2.6 KiB
2.6 KiB
molecule-skill-llm-judge — LLM-as-Judge Gate
molecule-skill-llm-judge is a cheap LLM-as-judge gate that scores whether
a deliverable (PR diff, A2A response, generated config) actually addresses the
original request. It catches the failure mode unit tests miss: the code works
but solves the wrong problem.
Version: 1.0.0
Runtime: claude_code
Repository Layout
molecule-skill-llm-judge/
├── plugin.yaml — Plugin manifest
├── skills/
│ └── llm-judge/
│ └── SKILL.md — Scoring criteria and process
└── adapters/ — Harness adaptors
How It Works
The Judge Prompt
The skill sends the original request + the deliverable to a judge LLM and asks for a score 1–5:
| Score | Meaning |
|---|---|
| 5 | Deliverable fully addresses the request |
| 4 | Addresses most of the request, minor gaps |
| 3 | Partial address, significant gaps |
| 2 | Mostly irrelevant |
| 1 | Completely wrong |
Gate Behaviour
Configure the threshold in workspace settings:
{
"llm_judge": {
"threshold": 4,
"model": "claude-sonnet-4-20250514"
}
}
If the score is below threshold, the skill returns a denial with the judge's reasoning.
When to Use
✅ Use for:
- Verifying PR diffs against the original issue
- Checking A2A responses address the task
- Validating generated configs against requirements
❌ Don't use for:
- Well-tested pure logic (unit tests catch this)

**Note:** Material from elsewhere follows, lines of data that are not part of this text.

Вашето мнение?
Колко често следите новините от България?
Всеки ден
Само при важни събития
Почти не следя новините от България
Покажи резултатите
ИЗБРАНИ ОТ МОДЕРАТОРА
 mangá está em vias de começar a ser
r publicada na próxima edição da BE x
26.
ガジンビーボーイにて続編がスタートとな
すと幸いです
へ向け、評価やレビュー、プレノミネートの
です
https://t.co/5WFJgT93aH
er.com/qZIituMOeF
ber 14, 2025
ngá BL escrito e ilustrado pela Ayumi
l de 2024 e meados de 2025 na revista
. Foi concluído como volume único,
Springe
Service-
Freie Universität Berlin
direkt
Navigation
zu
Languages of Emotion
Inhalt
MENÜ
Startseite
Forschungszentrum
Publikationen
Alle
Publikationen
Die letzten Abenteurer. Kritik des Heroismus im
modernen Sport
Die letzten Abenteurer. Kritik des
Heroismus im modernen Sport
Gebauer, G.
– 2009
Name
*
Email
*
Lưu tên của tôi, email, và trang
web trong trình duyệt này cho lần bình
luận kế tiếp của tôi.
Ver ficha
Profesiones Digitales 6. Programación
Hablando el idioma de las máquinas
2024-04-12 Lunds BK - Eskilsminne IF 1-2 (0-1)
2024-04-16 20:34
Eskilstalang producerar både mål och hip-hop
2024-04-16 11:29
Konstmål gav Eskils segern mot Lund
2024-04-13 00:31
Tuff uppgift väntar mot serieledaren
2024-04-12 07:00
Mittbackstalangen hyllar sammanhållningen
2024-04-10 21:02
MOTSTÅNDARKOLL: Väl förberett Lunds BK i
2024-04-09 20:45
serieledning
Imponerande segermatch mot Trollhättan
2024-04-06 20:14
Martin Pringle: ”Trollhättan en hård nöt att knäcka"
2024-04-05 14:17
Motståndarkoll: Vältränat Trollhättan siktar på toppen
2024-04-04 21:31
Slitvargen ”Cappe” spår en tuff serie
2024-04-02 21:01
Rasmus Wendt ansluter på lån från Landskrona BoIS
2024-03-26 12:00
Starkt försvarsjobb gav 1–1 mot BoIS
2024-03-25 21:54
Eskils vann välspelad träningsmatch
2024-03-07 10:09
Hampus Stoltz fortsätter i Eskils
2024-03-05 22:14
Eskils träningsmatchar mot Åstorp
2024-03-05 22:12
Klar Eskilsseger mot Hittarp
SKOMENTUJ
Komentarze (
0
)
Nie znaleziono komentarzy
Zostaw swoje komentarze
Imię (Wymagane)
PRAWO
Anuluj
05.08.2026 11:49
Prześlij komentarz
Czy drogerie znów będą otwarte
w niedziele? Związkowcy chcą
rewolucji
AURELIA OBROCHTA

- Exploratory work where "wrong" isn't well-defined
Development
Prerequisites
- Python 3.11+
ghCLI authenticated- Write access to
Molecule-AI/molecule-ai-plugin-molecule-skill-llm-judge
Setup
git clone https://git.moleculesai.app/molecule-ai/molecule-ai-plugin-molecule-skill-llm-judge.git
cd molecule-ai-plugin-molecule-skill-llm-judge
python3 -c "import yaml; yaml.safe_load(open('plugin.yaml'))"
Pre-Commit Checklist
python3 -c "import yaml; yaml.safe_load(open('plugin.yaml'))"
python3 -c "
import re, sys
with open('plugin.yaml') as f:
content = f.read()
patterns = [r'sk.ant', r'ghp.', r'AKIA[A-Z0-9]']
if any(re.search(p, content) for p in patterns):
print('FAIL: possible credentials found')
sys.exit(1)
print('No credentials: OK')
"
Release Process
- Review changes:
git log origin/main..HEAD --oneline - Bump
versioninplugin.yaml(semver) - Commit:
chore: bump version to X.Y.Z - Tag and push:
git tag vX.Y.Z && git push origin main --tags - Create GitHub Release with changelog
Known Issues
See known-issues.md at the repo root.